If only we have the strength to do the same. To stick to our dreams of love, of peace, and of joy. Of a home for everyone, of a place of warmth and safety for those who are afraid and alone. God promises I will bring you home, and God will, for all of us. But it is our job to create homes along the way, for our neighbors who need them, for our siblings across the globe who follow in the Holy Family’s footsteps, running from terror. They are temporary homes, but they are love-lights nonetheless, lighting the way to God’s final home.
Because right now, we are Christ’s home. Our hands, our hearts, our spirits. We are where Christ lives still, reaching out through us to remind people to keep dreaming. To keep dreaming of peace. Of joy. Of home.
I’ll be home for Christmas.
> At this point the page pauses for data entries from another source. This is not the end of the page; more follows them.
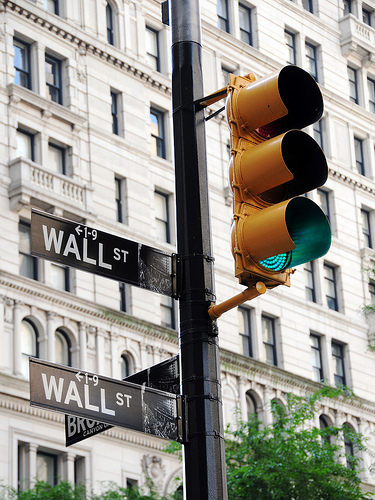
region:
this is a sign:
[23, 207, 179, 293]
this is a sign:
[21, 356, 177, 454]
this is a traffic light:
[239, 201, 340, 284]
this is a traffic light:
[242, 132, 327, 187]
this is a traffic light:
[213, 49, 345, 126]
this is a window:
[253, 308, 288, 371]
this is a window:
[108, 164, 130, 225]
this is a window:
[147, 103, 171, 166]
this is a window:
[105, 85, 120, 140]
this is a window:
[327, 329, 355, 384]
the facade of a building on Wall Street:
[2, 1, 373, 464]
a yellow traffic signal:
[193, 54, 348, 315]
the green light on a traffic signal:
[239, 194, 333, 290]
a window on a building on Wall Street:
[12, 33, 37, 90]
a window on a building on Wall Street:
[330, 336, 356, 394]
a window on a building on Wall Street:
[309, 328, 324, 384]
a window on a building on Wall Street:
[263, 309, 282, 369]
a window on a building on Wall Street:
[236, 302, 260, 358]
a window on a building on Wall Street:
[18, 219, 37, 278]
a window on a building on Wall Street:
[17, 123, 40, 163]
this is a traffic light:
[242, 72, 320, 125]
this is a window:
[282, 26, 298, 67]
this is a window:
[345, 61, 364, 108]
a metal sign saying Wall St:
[27, 353, 188, 445]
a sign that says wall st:
[26, 206, 191, 303]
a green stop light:
[217, 198, 335, 297]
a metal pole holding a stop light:
[157, 1, 228, 499]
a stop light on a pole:
[193, 62, 332, 320]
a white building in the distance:
[0, 0, 374, 499]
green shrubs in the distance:
[224, 373, 371, 499]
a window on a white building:
[309, 325, 355, 395]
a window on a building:
[306, 322, 357, 395]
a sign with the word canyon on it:
[44, 352, 186, 447]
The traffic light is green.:
[238, 198, 318, 276]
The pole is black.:
[156, 14, 248, 442]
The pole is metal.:
[160, 16, 218, 425]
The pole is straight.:
[166, 28, 243, 427]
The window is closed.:
[6, 23, 40, 103]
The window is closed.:
[39, 42, 78, 107]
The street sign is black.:
[26, 355, 176, 440]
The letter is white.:
[37, 369, 63, 403]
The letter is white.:
[66, 378, 79, 409]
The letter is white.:
[81, 382, 98, 417]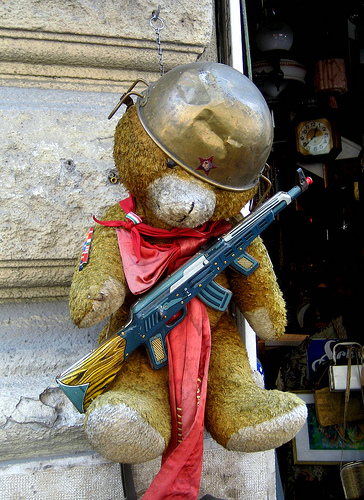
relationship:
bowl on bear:
[107, 60, 276, 193] [71, 101, 309, 450]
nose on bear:
[168, 201, 200, 224] [63, 57, 307, 466]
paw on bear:
[67, 276, 127, 328] [68, 60, 309, 464]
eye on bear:
[164, 161, 177, 174] [71, 101, 309, 450]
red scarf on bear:
[86, 197, 214, 497] [63, 57, 307, 466]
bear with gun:
[68, 60, 309, 464] [46, 158, 326, 420]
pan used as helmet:
[107, 61, 272, 212] [108, 54, 278, 192]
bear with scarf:
[68, 60, 309, 464] [117, 228, 229, 498]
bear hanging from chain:
[68, 60, 309, 464] [143, 8, 174, 75]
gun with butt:
[54, 167, 317, 416] [67, 332, 130, 414]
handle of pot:
[107, 78, 155, 117] [107, 62, 274, 210]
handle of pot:
[252, 157, 273, 211] [107, 62, 274, 210]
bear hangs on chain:
[68, 60, 309, 464] [149, 13, 166, 75]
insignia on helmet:
[197, 156, 216, 174] [114, 60, 267, 190]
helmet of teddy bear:
[114, 60, 267, 190] [71, 117, 309, 464]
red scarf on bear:
[89, 197, 220, 500] [71, 101, 309, 450]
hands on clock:
[292, 114, 333, 154] [288, 108, 343, 165]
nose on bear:
[168, 201, 200, 224] [71, 101, 309, 450]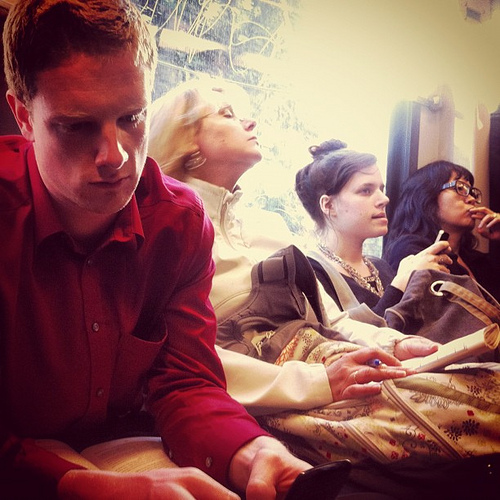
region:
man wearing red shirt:
[1, 1, 309, 499]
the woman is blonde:
[147, 72, 289, 222]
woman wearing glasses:
[388, 151, 498, 266]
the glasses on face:
[431, 172, 488, 204]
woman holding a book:
[277, 126, 494, 414]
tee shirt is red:
[4, 143, 276, 498]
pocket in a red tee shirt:
[117, 292, 175, 390]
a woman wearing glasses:
[440, 175, 487, 197]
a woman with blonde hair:
[152, 75, 234, 169]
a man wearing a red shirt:
[35, 175, 204, 443]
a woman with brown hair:
[283, 138, 368, 217]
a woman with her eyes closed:
[200, 88, 256, 161]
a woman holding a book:
[380, 321, 492, 373]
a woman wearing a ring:
[347, 366, 366, 388]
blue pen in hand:
[371, 358, 389, 370]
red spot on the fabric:
[456, 407, 485, 420]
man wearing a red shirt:
[15, 177, 224, 382]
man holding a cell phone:
[265, 448, 366, 488]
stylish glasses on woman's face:
[435, 168, 485, 203]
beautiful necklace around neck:
[317, 239, 422, 309]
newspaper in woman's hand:
[401, 307, 498, 382]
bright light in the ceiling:
[256, 27, 415, 149]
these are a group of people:
[20, 30, 448, 425]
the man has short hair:
[32, 8, 150, 216]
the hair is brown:
[22, 3, 153, 97]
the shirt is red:
[17, 161, 221, 429]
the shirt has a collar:
[18, 190, 172, 352]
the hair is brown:
[272, 117, 402, 241]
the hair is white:
[158, 83, 250, 177]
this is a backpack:
[228, 233, 362, 375]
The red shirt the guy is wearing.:
[0, 127, 252, 458]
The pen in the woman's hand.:
[366, 356, 382, 368]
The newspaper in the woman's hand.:
[390, 324, 496, 371]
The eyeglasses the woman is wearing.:
[446, 182, 481, 201]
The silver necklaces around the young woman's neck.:
[315, 244, 389, 295]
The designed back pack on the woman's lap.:
[229, 260, 499, 467]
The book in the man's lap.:
[37, 435, 212, 486]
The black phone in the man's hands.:
[293, 459, 350, 499]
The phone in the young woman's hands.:
[436, 229, 455, 246]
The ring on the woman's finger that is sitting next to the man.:
[353, 371, 356, 382]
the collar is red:
[21, 160, 65, 247]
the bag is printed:
[280, 330, 475, 463]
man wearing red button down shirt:
[2, 3, 283, 491]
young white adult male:
[3, 2, 307, 499]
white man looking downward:
[2, 3, 318, 498]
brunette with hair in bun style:
[287, 132, 392, 249]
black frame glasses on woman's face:
[437, 178, 484, 210]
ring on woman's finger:
[347, 365, 362, 388]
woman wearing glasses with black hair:
[382, 156, 499, 345]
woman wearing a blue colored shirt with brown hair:
[288, 122, 450, 344]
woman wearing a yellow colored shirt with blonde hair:
[136, 68, 443, 362]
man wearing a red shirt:
[3, 9, 324, 494]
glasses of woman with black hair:
[441, 179, 484, 201]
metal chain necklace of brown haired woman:
[316, 239, 391, 299]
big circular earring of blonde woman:
[185, 143, 214, 174]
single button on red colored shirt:
[89, 311, 103, 335]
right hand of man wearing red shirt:
[220, 421, 326, 496]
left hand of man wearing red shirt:
[77, 456, 224, 497]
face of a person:
[290, 139, 397, 242]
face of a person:
[138, 75, 260, 198]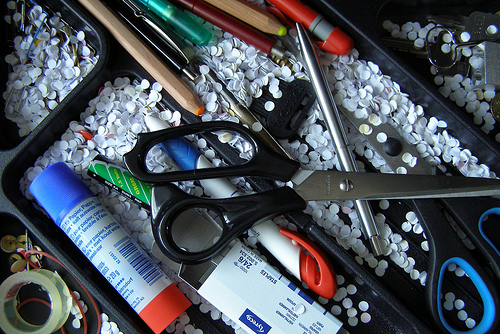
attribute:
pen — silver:
[293, 21, 392, 258]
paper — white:
[387, 86, 405, 98]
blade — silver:
[358, 177, 490, 203]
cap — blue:
[29, 161, 100, 229]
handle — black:
[109, 118, 312, 268]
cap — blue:
[11, 157, 101, 228]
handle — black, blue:
[435, 194, 499, 276]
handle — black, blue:
[408, 200, 499, 330]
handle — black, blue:
[153, 186, 308, 264]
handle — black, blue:
[123, 122, 301, 187]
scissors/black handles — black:
[122, 120, 499, 265]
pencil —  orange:
[77, 0, 209, 117]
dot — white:
[373, 130, 388, 143]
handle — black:
[166, 81, 315, 266]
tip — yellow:
[271, 22, 291, 38]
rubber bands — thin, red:
[4, 232, 138, 331]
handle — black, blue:
[442, 235, 497, 302]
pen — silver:
[295, 21, 381, 255]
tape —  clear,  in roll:
[1, 266, 72, 332]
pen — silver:
[273, 41, 392, 176]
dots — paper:
[1, 0, 498, 332]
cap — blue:
[32, 161, 93, 223]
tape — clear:
[6, 259, 72, 331]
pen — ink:
[145, 112, 335, 301]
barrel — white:
[232, 190, 305, 280]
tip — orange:
[195, 104, 205, 118]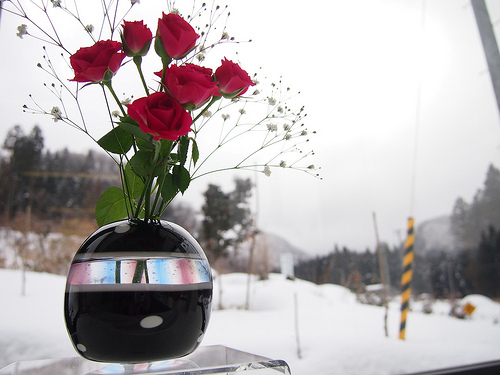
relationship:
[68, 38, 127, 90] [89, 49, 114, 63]
flower has petal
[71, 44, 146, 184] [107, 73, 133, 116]
flower has stem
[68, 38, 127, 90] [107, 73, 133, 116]
flower has stem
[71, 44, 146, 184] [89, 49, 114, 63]
flower has petal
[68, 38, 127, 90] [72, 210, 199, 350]
flower in vase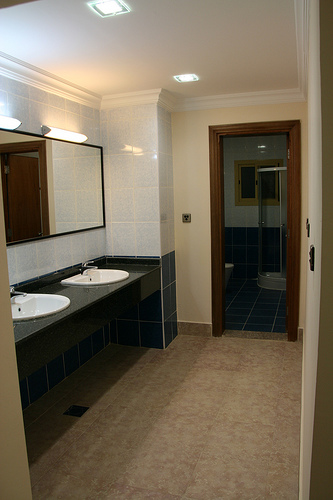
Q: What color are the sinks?
A: White.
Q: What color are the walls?
A: Off white.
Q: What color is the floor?
A: Brown.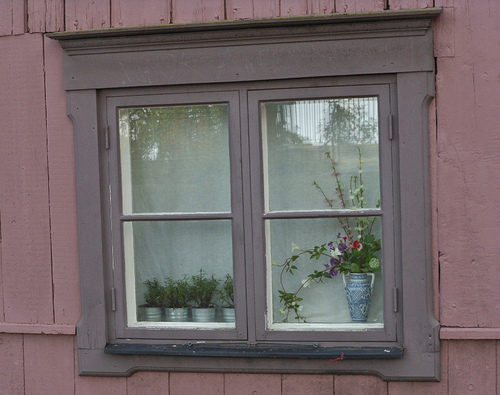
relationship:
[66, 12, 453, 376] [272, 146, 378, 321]
window with plant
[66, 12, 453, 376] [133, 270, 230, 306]
window with plant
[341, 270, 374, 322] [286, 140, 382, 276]
vase with flowers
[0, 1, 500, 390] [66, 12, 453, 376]
house with window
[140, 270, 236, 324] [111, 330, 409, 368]
plants in window sill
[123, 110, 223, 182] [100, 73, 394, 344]
tree reflected in window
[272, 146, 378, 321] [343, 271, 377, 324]
plant in vase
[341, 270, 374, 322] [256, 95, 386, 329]
vase in window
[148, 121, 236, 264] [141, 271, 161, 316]
curtain behind plant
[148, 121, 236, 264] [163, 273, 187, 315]
curtain behind plant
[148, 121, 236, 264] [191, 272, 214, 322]
curtain behind plant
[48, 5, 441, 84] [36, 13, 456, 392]
wood framed window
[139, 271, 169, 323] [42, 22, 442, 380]
plants inside window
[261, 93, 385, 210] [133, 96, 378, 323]
reflection in glass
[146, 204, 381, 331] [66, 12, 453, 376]
plants in window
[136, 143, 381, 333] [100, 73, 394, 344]
plants inside window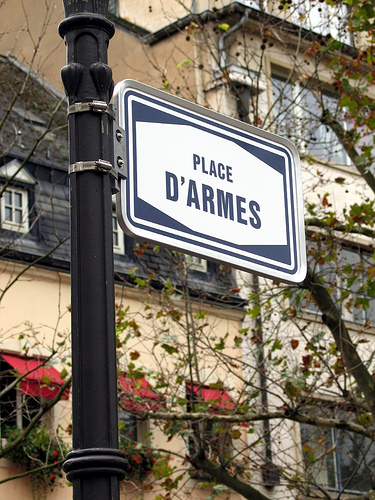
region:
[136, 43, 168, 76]
part fo a wall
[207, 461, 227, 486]
part of a branch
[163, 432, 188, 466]
part of a tree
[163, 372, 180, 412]
part of a tree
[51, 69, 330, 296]
a street sign near the building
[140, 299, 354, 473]
trees and leaves in the picture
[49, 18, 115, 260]
a street sign pole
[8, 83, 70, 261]
a gray roof on a house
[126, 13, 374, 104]
a brown building on the street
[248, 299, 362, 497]
awhite building with a window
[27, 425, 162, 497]
red berries with leaves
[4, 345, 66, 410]
red window covering on the building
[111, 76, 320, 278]
the street sign is blue and white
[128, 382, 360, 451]
a branch on a tree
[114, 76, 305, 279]
white and blue sign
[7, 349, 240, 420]
red canopies over three windows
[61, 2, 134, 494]
black pole sign is attached to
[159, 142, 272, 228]
blue lettering on white sign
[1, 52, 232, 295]
black roof of building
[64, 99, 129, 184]
silver brackets attaching sign to pole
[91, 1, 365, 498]
leaves and branches of tree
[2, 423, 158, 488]
two plants hanging outside windows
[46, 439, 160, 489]
red flowers on plants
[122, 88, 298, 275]
blue edge around white sign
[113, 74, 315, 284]
A sign sayig Place D'armes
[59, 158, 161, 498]
A black sign pole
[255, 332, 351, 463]
A tree with green leaves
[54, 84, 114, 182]
A chrome metal clamp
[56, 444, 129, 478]
Trim on sign pole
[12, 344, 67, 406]
A red window awning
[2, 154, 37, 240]
A window on second floor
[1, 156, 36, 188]
Trim over white window on second floor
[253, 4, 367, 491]
A tall white building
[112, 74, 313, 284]
A blue and white sign with metal trim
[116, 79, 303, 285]
Street sign saying Place D'Armes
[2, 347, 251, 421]
3 Red awnings behind street sign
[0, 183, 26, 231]
Window on second floor of building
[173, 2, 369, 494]
Tree branches next to and behind street sign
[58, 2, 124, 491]
Pole holding street sign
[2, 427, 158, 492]
Flower baskets under windows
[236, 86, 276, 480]
Gutter on front of building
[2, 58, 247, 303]
Black roof of building behind street sign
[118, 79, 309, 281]
Black and white street sign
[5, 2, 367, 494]
Two buildings located next to street sign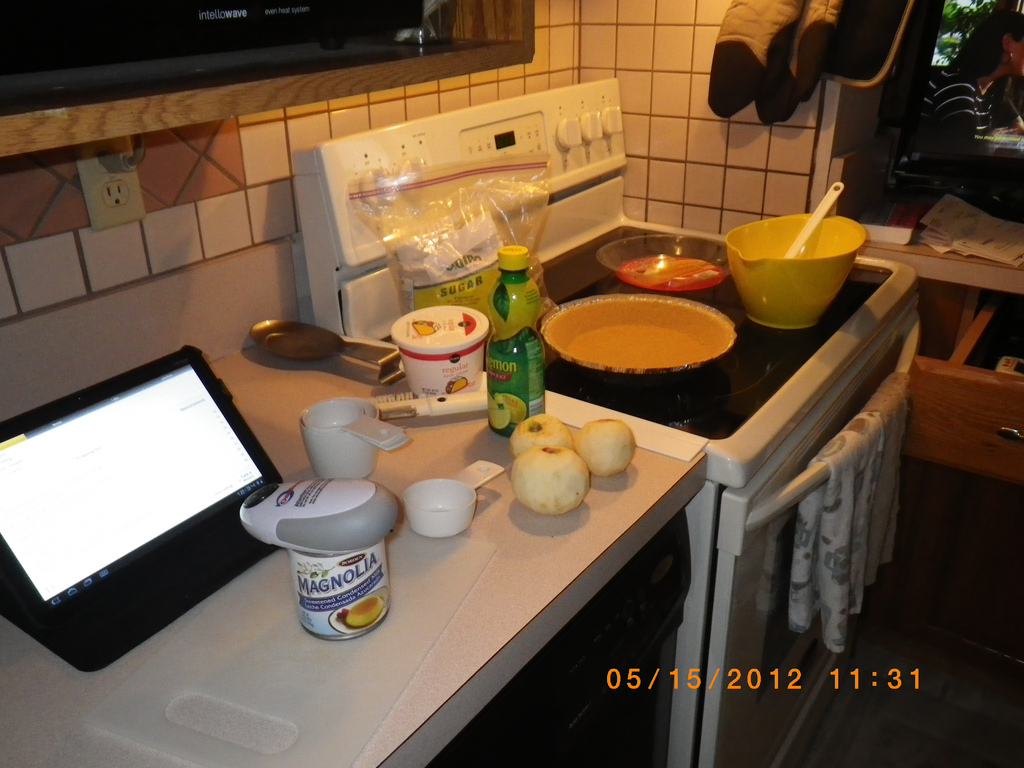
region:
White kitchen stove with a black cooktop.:
[286, 71, 917, 764]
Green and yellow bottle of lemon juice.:
[486, 242, 548, 440]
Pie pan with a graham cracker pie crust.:
[536, 286, 739, 388]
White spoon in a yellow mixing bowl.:
[722, 177, 866, 333]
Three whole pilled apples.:
[507, 403, 632, 517]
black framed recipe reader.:
[0, 342, 292, 669]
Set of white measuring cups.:
[294, 393, 502, 536]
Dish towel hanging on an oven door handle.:
[691, 285, 925, 764]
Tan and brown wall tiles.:
[0, 1, 823, 322]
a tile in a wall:
[0, 235, 93, 305]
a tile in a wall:
[75, 216, 148, 296]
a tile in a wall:
[136, 202, 220, 286]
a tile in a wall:
[176, 172, 265, 250]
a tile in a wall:
[240, 175, 299, 243]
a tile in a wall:
[234, 127, 308, 198]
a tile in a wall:
[266, 105, 330, 150]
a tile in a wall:
[325, 104, 384, 130]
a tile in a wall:
[359, 101, 399, 120]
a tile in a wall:
[417, 83, 490, 121]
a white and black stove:
[296, 91, 925, 766]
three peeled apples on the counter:
[501, 398, 657, 515]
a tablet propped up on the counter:
[13, 345, 308, 671]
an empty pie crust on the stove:
[537, 290, 738, 388]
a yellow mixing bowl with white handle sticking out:
[717, 196, 873, 321]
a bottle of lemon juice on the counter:
[480, 249, 551, 442]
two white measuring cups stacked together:
[287, 388, 414, 491]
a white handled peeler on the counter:
[372, 383, 509, 428]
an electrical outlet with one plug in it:
[68, 146, 166, 235]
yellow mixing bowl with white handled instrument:
[725, 180, 866, 330]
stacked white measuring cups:
[299, 398, 408, 476]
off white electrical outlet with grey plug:
[73, 132, 147, 230]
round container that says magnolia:
[291, 550, 387, 640]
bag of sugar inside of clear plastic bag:
[346, 154, 558, 364]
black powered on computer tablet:
[0, 345, 282, 672]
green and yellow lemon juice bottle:
[488, 246, 545, 437]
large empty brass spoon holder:
[250, 319, 405, 386]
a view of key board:
[72, 516, 237, 633]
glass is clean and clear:
[935, 3, 1000, 68]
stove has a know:
[581, 112, 604, 142]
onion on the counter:
[559, 415, 629, 470]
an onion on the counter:
[524, 457, 567, 514]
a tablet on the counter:
[70, 296, 309, 699]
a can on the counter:
[257, 497, 422, 701]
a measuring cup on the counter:
[323, 384, 412, 486]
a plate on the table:
[540, 245, 711, 420]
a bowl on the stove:
[625, 204, 701, 296]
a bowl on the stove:
[739, 179, 866, 342]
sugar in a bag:
[360, 105, 537, 311]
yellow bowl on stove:
[710, 203, 870, 339]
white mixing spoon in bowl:
[785, 168, 847, 254]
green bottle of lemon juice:
[488, 240, 542, 441]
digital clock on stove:
[485, 123, 525, 153]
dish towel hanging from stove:
[784, 411, 905, 661]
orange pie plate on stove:
[528, 281, 743, 387]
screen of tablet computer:
[2, 347, 262, 594]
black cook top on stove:
[531, 197, 898, 448]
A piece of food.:
[522, 434, 603, 521]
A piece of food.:
[575, 413, 653, 486]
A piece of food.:
[496, 402, 580, 460]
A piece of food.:
[518, 446, 591, 500]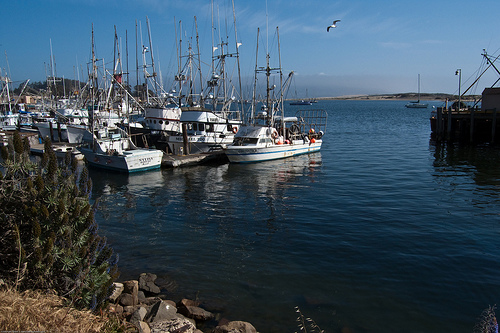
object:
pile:
[93, 268, 254, 333]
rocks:
[102, 268, 255, 331]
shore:
[0, 147, 287, 330]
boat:
[70, 25, 166, 175]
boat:
[30, 38, 122, 144]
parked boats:
[0, 5, 327, 173]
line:
[164, 299, 172, 311]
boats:
[0, 39, 66, 146]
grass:
[0, 286, 103, 333]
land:
[337, 92, 480, 101]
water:
[16, 98, 499, 331]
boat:
[222, 26, 328, 163]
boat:
[289, 93, 312, 106]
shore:
[398, 74, 485, 181]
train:
[6, 135, 84, 160]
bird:
[327, 20, 341, 33]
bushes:
[0, 134, 130, 307]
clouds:
[313, 39, 360, 74]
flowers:
[58, 188, 73, 209]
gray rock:
[176, 297, 223, 322]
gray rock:
[137, 271, 180, 293]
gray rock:
[213, 320, 259, 332]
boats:
[405, 73, 429, 107]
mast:
[248, 0, 294, 138]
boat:
[169, 0, 244, 158]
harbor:
[15, 93, 498, 309]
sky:
[282, 45, 473, 92]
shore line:
[85, 237, 296, 327]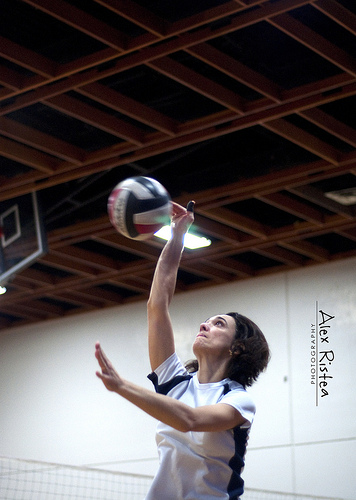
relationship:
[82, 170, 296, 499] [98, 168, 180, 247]
person hitting ball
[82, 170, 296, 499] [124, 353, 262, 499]
person in uniform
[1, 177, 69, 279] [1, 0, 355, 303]
hoop near ceiling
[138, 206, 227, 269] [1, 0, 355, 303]
light in ceiling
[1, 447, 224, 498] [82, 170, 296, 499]
net behind person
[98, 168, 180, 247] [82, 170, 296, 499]
ball near person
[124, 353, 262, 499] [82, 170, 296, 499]
uniform on person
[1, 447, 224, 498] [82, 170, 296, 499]
net near person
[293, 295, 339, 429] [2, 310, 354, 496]
logo on wall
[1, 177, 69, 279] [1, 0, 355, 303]
hoop in ceiling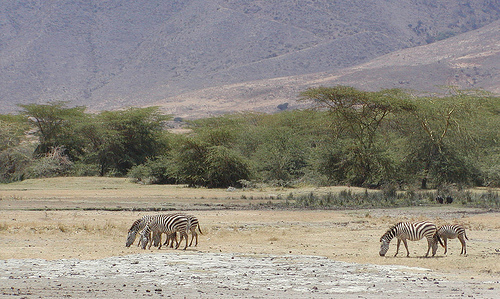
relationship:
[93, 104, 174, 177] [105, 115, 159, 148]
tree with thorns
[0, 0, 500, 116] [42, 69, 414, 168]
mountains behind trees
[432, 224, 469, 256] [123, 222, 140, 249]
zebra with head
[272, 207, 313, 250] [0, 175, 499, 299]
grass on barren land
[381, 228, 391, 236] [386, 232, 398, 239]
mane on neck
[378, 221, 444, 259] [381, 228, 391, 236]
zebra with mane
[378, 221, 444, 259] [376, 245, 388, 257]
zebra with muzzle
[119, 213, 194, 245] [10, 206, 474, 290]
zebra in a field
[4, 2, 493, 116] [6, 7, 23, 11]
mountains with hills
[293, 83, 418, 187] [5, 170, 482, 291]
tree towards back of field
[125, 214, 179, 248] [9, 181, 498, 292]
zebra graze in field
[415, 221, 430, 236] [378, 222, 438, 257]
stripes on zebra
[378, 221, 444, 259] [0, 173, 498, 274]
zebra eating grass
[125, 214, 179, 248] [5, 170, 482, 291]
zebra on field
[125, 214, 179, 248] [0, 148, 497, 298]
zebra grazing on plain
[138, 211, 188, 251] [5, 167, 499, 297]
zebra grazing on barren land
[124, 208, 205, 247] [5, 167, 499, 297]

It’s true.
But more than that, I’ll be a home for Christ. Make room in my heart, in my spirit, in my life, a place for Christ to live and work and laugh here, now.
Because I’ve finally learned that home isn’t a place. Not really. It’s a feeling. It’s that feeling of love, and joy. Of familiarity and usefulness. Of safety and gentle peace.
And so whenever I pray, whenever I remember that the Lord is near, near as my heartbeat, I can smile and say:
May it be so for all God’s children.